I finally saw Argo a week and a half ago. My interest in politics was born with the Iranian Hostage Crisis. I was a kid and the sheer scope and human drama of it had me thinking for years that what I loved was politics; it took me decades to figure out that my real love was narrative. It just so happens that politics provides a very potent stage for narratives to play upon.
I think that’s why Argo, with all of the hyper-ridiculousness at the ending*, is still such a great film. It’s a story about one of our more stirring stories of my lifetime. From the moment they showed the yellow ribbon hanging dejectedly in the gray dawn of Washington D.C. I knew that I was in love with that movie. That one shot perfectly captured that whole zeitgeist. The years of fuel shortage and hostages and Cold War bleakness were so relentless; even as a kid 6-10 years old I got it. Those were also the years that the International Harvester Plant that had employed so much of my hometown went on strike. Everywhere you went there was just absolutely no hope at all. Half the kids I knew had fathers who were out of work. The Catholic family across the street housed a family of Vietnamese Boat People for several months, and we were all fed second-hand horror stories about their tragedy. It was a pretty forlorn time and it was no wonder that Ronald Reagan’s “Morning In America” resonated so deeply. If you didn’t see those years you maybe can’t fathom the gray pall of life. And yet somehow that one shot in Argo brought it all back for me.

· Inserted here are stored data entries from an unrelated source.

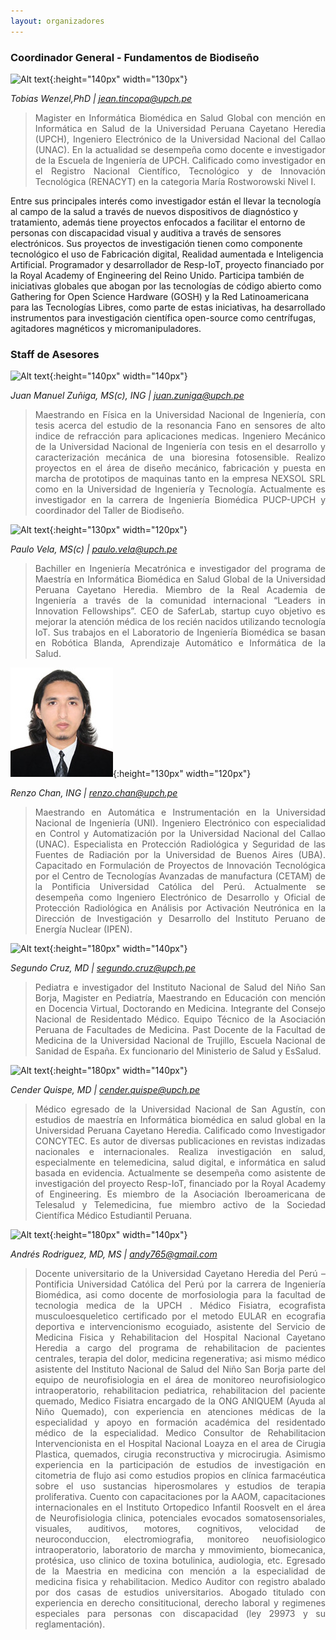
 ```yaml
---
layout: organizadores
---
```

### Coordinador General - Fundamentos de Biodiseño
![Alt text](/instructors/jeanpierre_tincopa.png){:height="140px" width="130px"}

*Tobias Wenzel,PhD | jean.tincopa@upch.pe*
><div style="text-align: justify">Magister en Informática Biomédica en Salud Global con mención en Informática en Salud de la Universidad Peruana Cayetano Heredia (UPCH), Ingeniero Electrónico de la Universidad Nacional del Callao (UNAC). En la actualidad se desempeña como docente e investigador de la Escuela de Ingeniería de UPCH. Calificado como investigador en el Registro Nacional Científico, Tecnológico y de Innovación Tecnológica (RENACYT) en la categoria María Rostworowski Nivel I.
Entre sus principales interés como investigador están el llevar la tecnología al campo de la salud a través de nuevos dispositivos de diagnóstico y tratamiento, además tiene proyectos enfocados a facilitar el entorno de personas con discapacidad visual y auditiva a través de sensores electrónicos. Sus proyectos de investigación tienen como componente tecnológico el uso de Fabricación digital, Realidad aumentada e Inteligencia Artificial. Programador y desarrollador de Resp-IoT, proyecto financiado por la Royal Academy of Engineering del Reino Unido. Participa también de iniciativas globales que abogan por las tecnologías de código abierto como Gathering for Open Science Hardware (GOSH) y la Red Latinoamericana para las Tecnologías Libres, como parte de estas iniciativas, ha desarrollado instrumentos para investigación científica open-source como centrífugas, agitadores magnéticos y micromanipuladores.</div>


### Staff de Asesores 
![Alt text](/instructors/manuel_zuniga.jpg){:height="140px" width="140px"}

*Juan Manuel Zuñiga, MS(c), ING | juan.zuniga@upch.pe*
><div style="text-align: justify">Maestrando en Física en la Universidad Nacional de Ingeniería, con tesis acerca del estudio de la resonancia Fano en sensores de alto indice de refracción para aplicaciones medicas. Ingeniero Mecánico de la Universidad Nacional de Ingeniería con tesis en el desarrollo y caracterización mecánica de una bioresina fotosensible. Realizo proyectos en el área de diseño mecánico, fabricación y puesta en marcha de prototipos de maquinas tanto en la empresa NEXSOL SRL como en la Universidad de Ingeniería y Tecnología. Actualmente es investigador en la carrera de Ingeniería Biomédica PUCP-UPCH y coordinador del Taller de Biodiseño.</div>


![Alt text](/instructors/paulo_vela.jpeg){:height="130px" width="120px"}

*Paulo Vela, MS(c) | paulo.vela@upch.pe*
><div style="text-align: justify">Bachiller en Ingeniería Mecatrónica e investigador del programa de Maestría en Informática Biomédica en Salud Global de la Universidad Peruana Cayetano Heredia. Miembro de la Real Academia de Ingeniería a través de la comunidad internacional “Leaders in Innovation Fellowships”. CEO de SaferLab, startup cuyo objetivo es mejorar la atención médica de los recién nacidos utilizando tecnología IoT. Sus trabajos en el Laboratorio de Ingeniería Biomédica se basan en Robótica Blanda, Aprendizaje Automático e Informática de la Salud.</div>



![Alt text](/instructors/renzo_chan.jpeg){:height="130px" width="120px"}

*Renzo Chan, ING | renzo.chan@upch.pe*
><div style="text-align: justify"> Maestrando en Automática e Instrumentación en la Universidad Nacional de Ingeniería (UNI). Ingeniero Electrónico con especialidad en Control y Automatización por la Universidad Nacional del Callao (UNAC). Especialista en Protección Radiológica y Seguridad de las Fuentes de Radiación por la Universidad de Buenos Aires (UBA). Capacitado en Formulación de Proyectos de Innovación Tecnológica por el Centro de Tecnologías Avanzadas de manufactura (CETAM) de la Pontificia Universidad Católica del Perú. Actualmente se desempeña como Ingeniero Electrónico de Desarrollo y Oficial de Protección Radiológica en Análisis por Activación Neutrónica en la Dirección de Investigación y Desarrollo del Instituto Peruano de Energía Nuclear (IPEN).</div>



![Alt text](/instructors/segundo_cruz.jpg){:height="180px" width="140px"}

*Segundo Cruz, MD | segundo.cruz@upch.pe*
><div style="text-align: justify">Pediatra e investigador del Instituto Nacional de Salud del Niño San Borja, Magister en Pediatría, Maestrando en Educación con mención en Docencia Virtual, Doctorando en Medicina. Integrante del Consejo Nacional de Residentado Médico. Equipo Técnico de la Asociación Peruana de Facultades de Medicina. Past Docente de la Facultad de Medicina de la Universidad Nacional de Trujillo, Escuela Nacional de Sanidad de España. Ex funcionario del Ministerio de Salud y EsSalud.</div>



![Alt text](/instructors/cender_quispe.jpg){:height="180px" width="140px"}

*Cender Quispe, MD | cender.quispe@upch.pe*
><div style="text-align: justify">Médico egresado de la Universidad Nacional de San Agustín, con estudios de maestría en Informática biomédica en salud global en la Universidad Peruana Cayetano Heredia. Calificado como Investigador CONCYTEC. Es autor de diversas publicaciones en revistas indizadas nacionales e internacionales. Realiza investigación en salud, especialmente en telemedicina, salud digital, e informática en salud basada en evidencia. Actualmente se desempeña como asistente de investigación del proyecto Resp-IoT, financiado por la Royal Academy of Engineering. Es miembro de la Asociación Iberoamericana de Telesalud y Telemedicina, fue miembro activo de la Sociedad Científica Médico Estudiantil Peruana.</div>



![Alt text](/instructors/andres_rodriguez.jpeg){:height="180px" width="140px"}

*Andrés Rodriguez, MD, MS | andy765@gmail.com*
><div style="text-align: justify">Docente universitario de la Universidad Cayetano Heredia del Perú – Pontificia Universidad Católica del Perú por la carrera de Ingeniería Biomédica, asi como docente de morfosiologia para la facultad de tecnologia medica de la UPCH . Médico Fisiatra, ecografista musculoesqueletico certificado por el metodo EULAR en ecografia deportiva e intervencionismo ecoguiado, asistente del Servicio de Medicina Fisica y Rehabilitacion del Hospital Nacional Cayetano Heredia a cargo del programa de rehabilitacion de pacientes centrales, terapia del dolor, medicina regenerativa; asi mismo médico asistente del Instituto Nacional de Salud del Niño San Borja parte del equipo de neurofisiologia en el área de monitoreo neurofisiologico intraoperatorio, rehabilitacion pediatrica, rehabilitacion del paciente quemado, Medico Fisiatra encargado de la ONG ANIQUEM (Ayuda al Niño Quemado), con experiencia en atenciones médicas de la especialidad y apoyo en formación académica del residentado médico de la especialidad. Medico Consultor de Rehabilitacion Intervencionista en el Hospital Nacional Loayza en el area de Cirugia Plastica, quemados, cirugia reconstructiva y microcirugia. Asimismo experiencia en la participación de estudios de investigación en citometria de flujo asi como estudios propios en clínica farmacéutica sobre el uso sustancias hiperosmolares y estudios de terapia proliferativa. Cuento con capacitaciones por la AAOM, capacitaciones internacionales en el Instituto Ortopedico Infantil Roosvelt en el área de Neurofisiologia clinica, potenciales evocados somatosensoriales, visuales, auditivos, motores, cognitivos, velocidad de neuroconduccion, electromiografia, monitoreo neuofisiologico intraoperatorio, laboratorio de marcha y mmovimiento, biomecanica, protésica, uso clinico de toxina botulinica, audiologia, etc. Egresado de la Maestria en medicina con mención a la especialidad de medicina fisica y rehabilitacion. Medico Auditor con registro abalado por dos casas de estudios universitarios. Abogado titulado con experiencia en derecho consititucional, derecho laboral y regimenes especiales para personas con discapacidad (ley 29973 y su reglamentación).</div>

Reagan is a hero because he came along when we badly needed a hero. Like him or not, agree with his policies or not, his legacy will be something that the U.S. and its politics will have to contend with for a very long time. He had the very good fortune to be the man that so many of us attributed with a resurgence of hope and a sort of ersatz prosperity. Because of Reagan I wanted to be part of politics. I wanted to be in that story where bad things got put right again. I was one of thousands of 70s babies who majored in Political Science because in those days it was rock star territory for a certain nerdy type.
I got out of the major for a lot of reasons, but the most succinct answer is because when I finally saw Washington and Politics I didn’t see the heroic jingoism of Argo. I saw the naked double-dealing and cynicism of House Of Cards.
I just started watching that Netflix series last night and that’s when I started putting this all together. That the story we all wanted and dreamed of–that Ronald Reagan Olympic Hockey Team fantasy–was just that. A fantasy. Instead what we’ve got is this mess of self-interested influence peddlers. On one level I mind because I think the country has become a sadder place but on a deeper level I see that I’m content and happy and it seems like so few of those people actually are. For all the power they claim to have, none of them has the power to relax into who they are without power.
*seriously! after a certain point it just got relentlessly annoying with all the close shaves and near misses. Ben Affleck loves the contrived drama of a near miss the way Peter Jackson loves padding out his films with minutae.